4. And if their AC comes from spells, PHB II's Chain Dispelling and Spell Compendium's Reaving Dispel are both great additions to the mix.
 

First off, grappling won't work because every character has a ring of freedom of movement. (thanks, horribly broken grappling rules!)

Secondly, mooks don't survive more than a round against the warmage and the druid - the more enemies there are the more damage their area spells do. And the warmage will NEVER run out of spells. He has a huge compliment of offensive firepower, and he's got a ring of wizardry 3 to give him 14 fireballs, just in case he runs out of awesome spells. :)

I think Stalker0 has put it best so far - straight up fighter opponents just don't work too well at these levels. Even the "max attack" barbarian build from earlier, who can hit a character 50% of the time isn't going to last very long against the whole party. Plus, I'd rather not have to make every footsoldier maxed out for hitting power just so I don't have to roll a natural 20 to hit...
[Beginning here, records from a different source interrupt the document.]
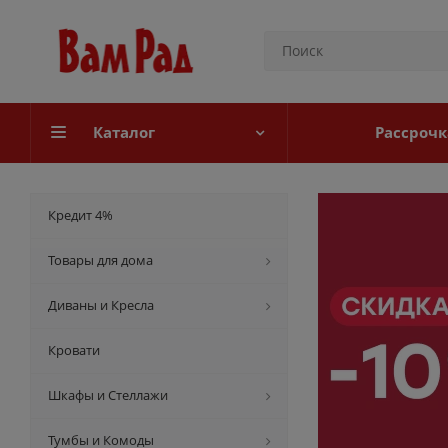
Каталог
Рассрочк
Кредит 4%
Товары для дома
Диваны и Кресла
Кровати
Шкафы и Стеллажи
Тумбы и Комоды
Ah well, I guess at these high levels you have to work in a fair number of buffs and tactical choices, you can't just have them make attack rolls and hope to hit...
 

Gort said:
Ah well, I guess at these high levels you have to work in a fair number of buffs and tactical choices, you can't just have them make attack rolls and hope to hit...
Right.

In a past campaign I played a Clr all the way to 21st level. By level 15 or so, simple classed humanoids were just easy XP for us. ...A road bump, nothing more. By that level the disparity in equipment between NPCs and PC is so large that it's impossible to ignore. (And for straight-up Ftr's, it's even worse. Talk about 'equipment dependent'!)
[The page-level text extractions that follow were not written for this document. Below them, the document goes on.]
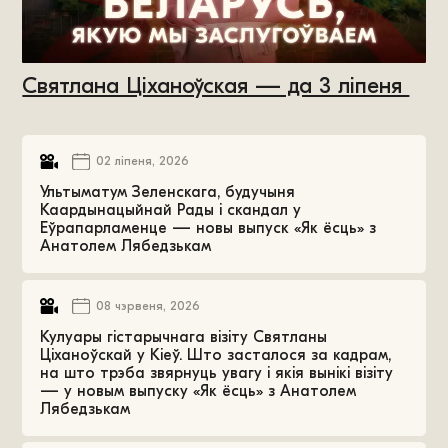
Святлана Ціханоўская — да 3 ліпеня
02 ліпеня, 2026
Ультыматум Зеленскага, будучыня
Каардынацыйнай Рады і скандал у
Еўрапарламенце — новы выпуск «Як ёсць» з
Анатолем Лябедзькам
08 чэрвеня, 2026
Кулуары гістарычнага візіту Святланы
Ціханоўскай у Кіеў. Што засталося за кадрам,
на што трэба звярнуць увагу і якія вынікі візіту
— у новым выпуску «Як ёсць» з Анатолем
Лябедзькам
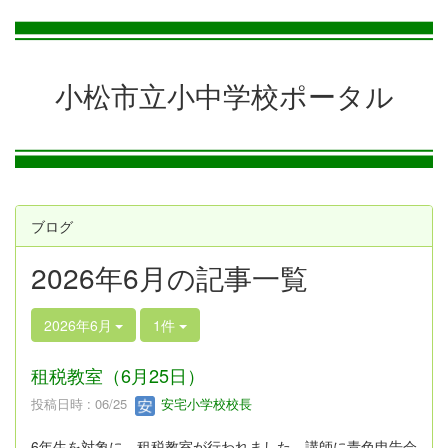
小松市立小中学校ポータル
ブログ
2026年6月の記事一覧
2026年6月
1件
租税教室（6月25日）
投稿日時 : 06/25
安宅小学校校長
6年生を対象に、租税教室が行われました。講師に青色申告会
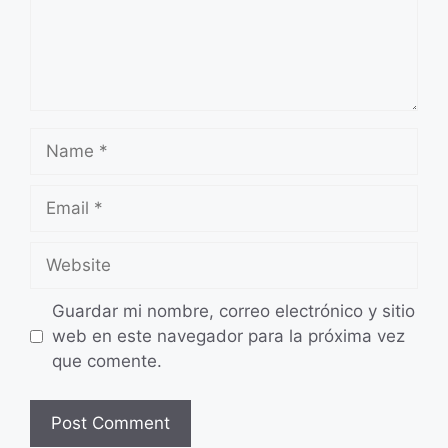
Name
Email
Website
Guardar mi nombre, correo electrónico y sitio
web en este navegador para la próxima vez
que comente.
It's a major failing of 3.xe D&D.

The things that continued to give us trouble at high levels were huge monsters coupled with high CR Outsiders (demons, devils, etc). It sounds to me like your campaign could do this: there are plenty of demons in medieval literature to draw from.
 


Gort said:
Ah well, I guess at these high levels you have to work in a fair number of buffs and tactical choices, you can't just have them make attack rolls and hope to hit...

Personally, I think that's a good thing, since just making attack rolls and hoping to hit is boring as heck, as player and as DM. That being said, I think you're underestimating how easy it is to hit them if you really want, with minimal tactics.
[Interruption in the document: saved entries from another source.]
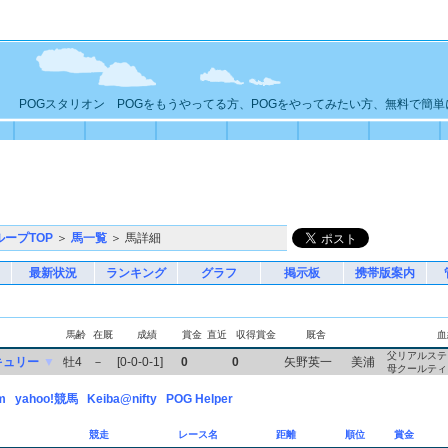
POGスタリオン POGをもうやってる方、POGをやってみたい方、無料で簡
ループTOP
＞
馬一覧
＞ 馬詳細
最新状況
ランキング
グラフ
掲示板
携帯版案内
馬齢
在厩
成績
賞金
直近
収得賞金
厩舎
血
父リアルステ
キュリー
▼
牡4
－
[0-0-0-1]
0
0
矢野英一
美浦
母クールティ
m
yahoo!競馬
Keiba@nifty
POG Helper
時
競走
レース名
距離
順位
賞金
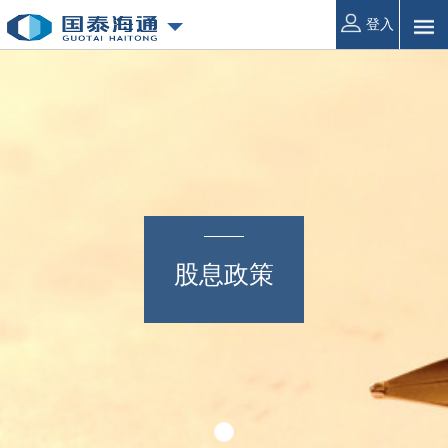
登入
股息政策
And you can do that with much lower level enemies. Consider a 12th lvl orc barbarian, all of 5 levels lower than the party.

BAB: +12
Str 24: +7 to hit
Raging: +3 to hit
W. Focus feat: +1 to hit
+1 weapon: +1 to hit
Potion of Bull's Strength: +2 to hit

That's three attacks at +26/21/16. Since it's presumably a few 12th lvl orcs rather than just the one, there should be some flanking going on, so up that to +28/23/18, or +30/25/20 if they have the Vexing Flanker feat (PHB2).

Now if you actually wanted a little buffing, throw in a friendly orc bard of 12th lvl too, who's giving the orcs a +2 to hit/dmg with bardic song and another +1 on top of that with haste. Now the attacks are at +33/28/23, and this is just for 12th lvl NPCs, and not even heavily optimized ones. An optimized CR15 enemy will be able to hit them 2-3 times per round. With really good tactics and buffs, he'd auto-hit on the first attack and very probably hit on the others.
 

It seems like they're using lots of spells to enhance AC.

If they used as many spells to give bonuses to hit I think the situation could be quite different. Bless, Prayer, Bull's Str, and all those other buffs really do add up.